We warmly welcome Prof. Dr. Robert Göstl, a distinguished expert in the field of mechanoresponsive (bio)materials.

He integrates responsive small molecules with macromolecules to develop novel materials and understand molecular-macroscopic relationships. His multidisciplinary approach, rooted in organic synthesis, expands into materials chemistry and physics to tackle fundamental challenges in material science.

Here at Humboldt-Universität zu Berlin, Robert Göstl studied chemistry, earning his diploma (2011) and doctorate (2014) on photochromism in Prof. Stefan Hecht’s group. After a postdoc in Eindhoven, he led a Junior Group at DWI. Since April 2024, he is W3 Professor for Sustainable Macromolecular Chemistry in Wuppertal.

Welcome back at HU!

Understanding and Improving Polymer Materials with Mechanochemistry

Prof. Dr. Robert Göstl
Bergische Universität Wuppertal & DWI – Leibniz-Institut für Interaktive Materialien Aachen

Abstract

One of the grand scientific questions of our time is how the remarkable properties of matter emerge from the complex correlations of their molecular constituents.
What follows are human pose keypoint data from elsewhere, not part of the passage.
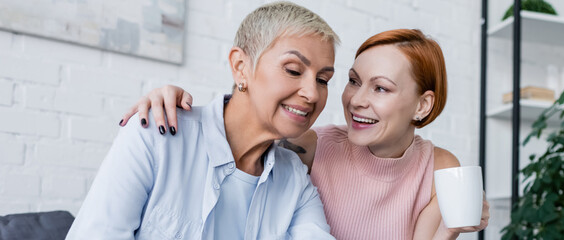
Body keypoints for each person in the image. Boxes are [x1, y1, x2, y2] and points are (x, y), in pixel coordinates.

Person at [121, 29, 489, 239]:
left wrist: (451, 230)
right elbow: (239, 132)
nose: (356, 101)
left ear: (423, 106)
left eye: (380, 89)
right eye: (353, 82)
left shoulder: (441, 168)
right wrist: (175, 102)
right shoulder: (312, 146)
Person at [67, 2, 338, 239]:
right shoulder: (155, 136)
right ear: (240, 67)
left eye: (322, 80)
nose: (312, 93)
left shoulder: (294, 179)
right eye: (293, 70)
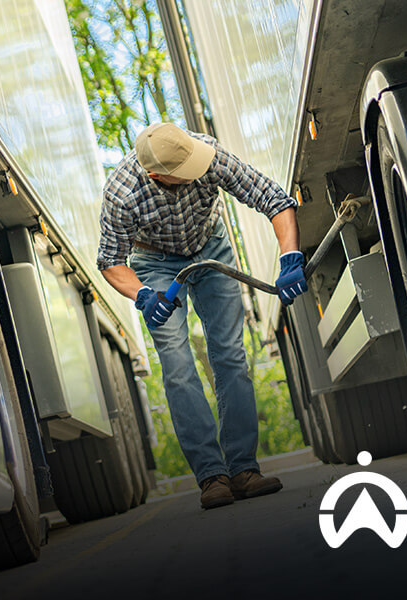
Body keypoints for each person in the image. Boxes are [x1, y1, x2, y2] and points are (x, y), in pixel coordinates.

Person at [96, 123, 308, 510]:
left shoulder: (207, 153)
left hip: (211, 247)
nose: (197, 166)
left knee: (229, 355)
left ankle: (244, 469)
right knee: (177, 365)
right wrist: (143, 294)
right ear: (156, 175)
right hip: (155, 262)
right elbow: (110, 260)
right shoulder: (122, 193)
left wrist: (289, 256)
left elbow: (273, 198)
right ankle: (212, 476)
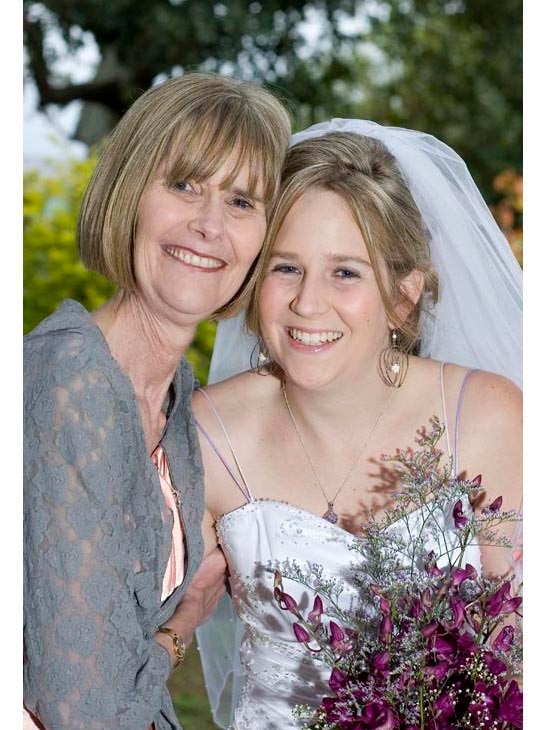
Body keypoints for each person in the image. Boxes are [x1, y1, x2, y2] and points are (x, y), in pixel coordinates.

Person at [191, 120, 523, 728]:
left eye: (346, 272)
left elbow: (519, 647)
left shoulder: (487, 418)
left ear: (403, 294)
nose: (308, 304)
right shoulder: (207, 432)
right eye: (285, 268)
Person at [23, 72, 291, 730]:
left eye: (240, 202)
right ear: (129, 191)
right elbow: (80, 709)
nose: (207, 226)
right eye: (184, 185)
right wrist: (181, 628)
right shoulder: (68, 381)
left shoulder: (181, 400)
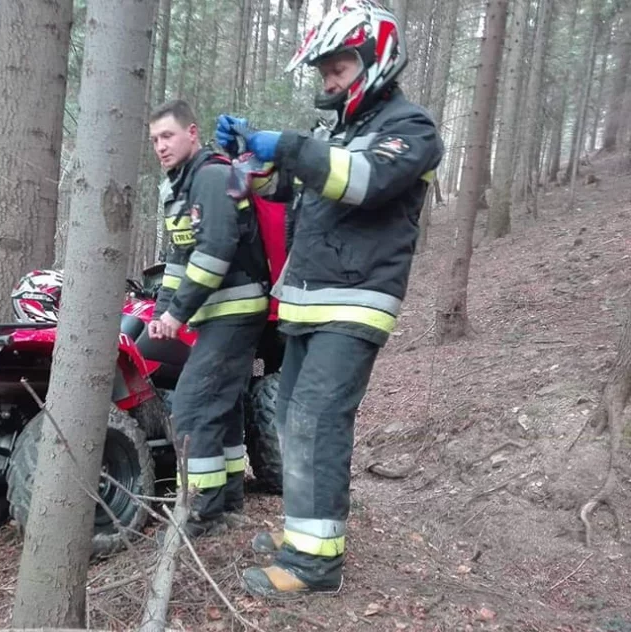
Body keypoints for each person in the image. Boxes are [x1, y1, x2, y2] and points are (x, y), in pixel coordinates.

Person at [215, 0, 444, 596]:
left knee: (317, 422)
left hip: (355, 302)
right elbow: (281, 188)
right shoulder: (335, 133)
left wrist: (287, 145)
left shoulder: (409, 129)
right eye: (323, 71)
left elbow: (363, 181)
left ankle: (316, 565)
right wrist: (246, 157)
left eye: (337, 67)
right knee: (291, 422)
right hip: (309, 303)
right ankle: (304, 537)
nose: (328, 81)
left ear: (374, 58)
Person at [146, 99, 271, 537]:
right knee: (221, 405)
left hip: (236, 309)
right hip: (217, 313)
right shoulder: (179, 189)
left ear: (192, 133)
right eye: (155, 139)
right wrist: (162, 312)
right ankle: (228, 500)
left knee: (193, 405)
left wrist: (178, 314)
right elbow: (179, 260)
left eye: (168, 136)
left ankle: (199, 510)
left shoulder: (213, 176)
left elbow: (215, 253)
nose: (161, 146)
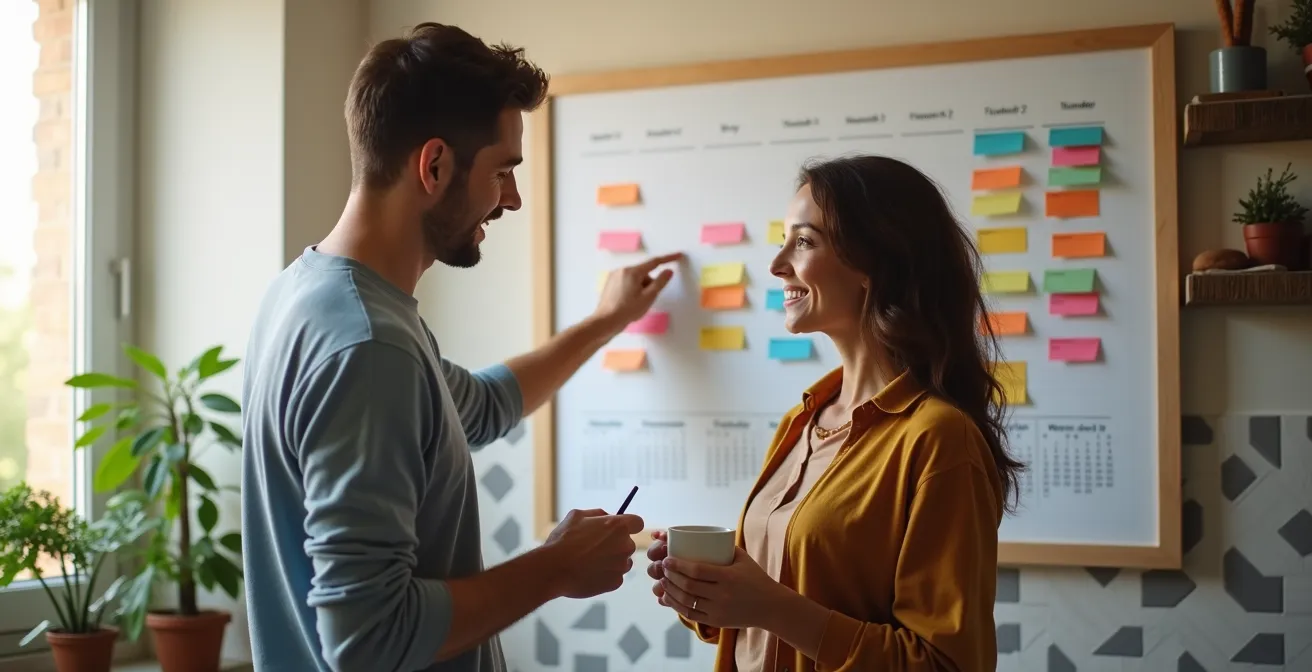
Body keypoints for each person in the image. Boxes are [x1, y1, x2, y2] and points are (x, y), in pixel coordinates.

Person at [241, 23, 682, 672]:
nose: (512, 198)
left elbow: (480, 407)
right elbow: (368, 640)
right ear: (436, 165)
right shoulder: (370, 347)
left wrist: (605, 321)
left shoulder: (308, 296)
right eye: (503, 171)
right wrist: (557, 568)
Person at [646, 155, 1027, 671]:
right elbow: (778, 610)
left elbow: (945, 663)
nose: (778, 264)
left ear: (873, 262)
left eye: (803, 242)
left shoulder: (938, 440)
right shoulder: (803, 420)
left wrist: (771, 607)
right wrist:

We perform research adhering to this principle by following the results of mechanical stress and strain on macromolecular materials, which often requires to survey large samples with molecular level resolution due to the multiscale nature of force.
To do so, we firstly design and synthesize molecular optical force probes, and the respective macromolecular materials made from them in a transdisciplinary approach.[1] We mainly employ Diels-Alder adducts of π-extended anthracenes and maleimides reporting over covalent bond scission events due to their sensitive nature and facile tunability of their optical properties.[2,3]
Secondly, we use these mechanofluorophores to investigate the mechanical behavior of complex and non-uniform high-performance polymers, such as rubbers and composites, and soft matter, e.g., hydrogels and colloidal hydrogel networks, in detail developing novel methodologies. From these experiments, we aim to draw conclusions over the behavior of these materials under force.[4,5]
Eventually, we strive to use the insights gained from this to develop materials with improved mechanical properties by, e.g., introducing pathways to dissipate stresses at the locations where they are most critical or to self-reinforce by the activation of latent functional motifs to perform mechanically activated chemical reactions.[6,7]

References:

[1] S. He, M. Stratigaki, S. P. Centeno, A. Dreuw, R. Göstl, Chem. Eur. J. 2021, 27, 15889–15897.
[2] D. Yildiz, C. Baumann, A. Mikosch, A. J. C. Kuehne, A. Herrmann, R. Göstl, Angew. Chem. Int. Ed. 2019, 58, 12919–12923.
[3] C. Baumann, M. Stratigaki, S. P. Centeno, R. Göstl, Angew. Chem. Int. Ed. 2021, 60, 13287–13293.
[4] E. Izak-Nau, S. Braun, A. Pich, R. Göstl, Adv. Sci. 2022, 9, 2104004.
[5] S. He, S. Schog, Y. Chen, Y. Ji, S. Panitz, W. Richtering, R. Göstl, Adv. Mater. 2023, 35, 2305845.
[6] D. Campagna, R. Göstl, Angew. Chem. Int. Ed. 2022, 61, e202207557.
[7] S. Aydonat, D. Campagna, S. Kumar, S. Storch, T. Neudecker, R. Göstl, J. Am. Chem. Soc. 2024, 146, 32117–32123.

No entry fee, no registration necessary.
During the event, photo and video recordings might be made. The material will be used exclusively for the purpose of public relations at CSMB & HU Berlin.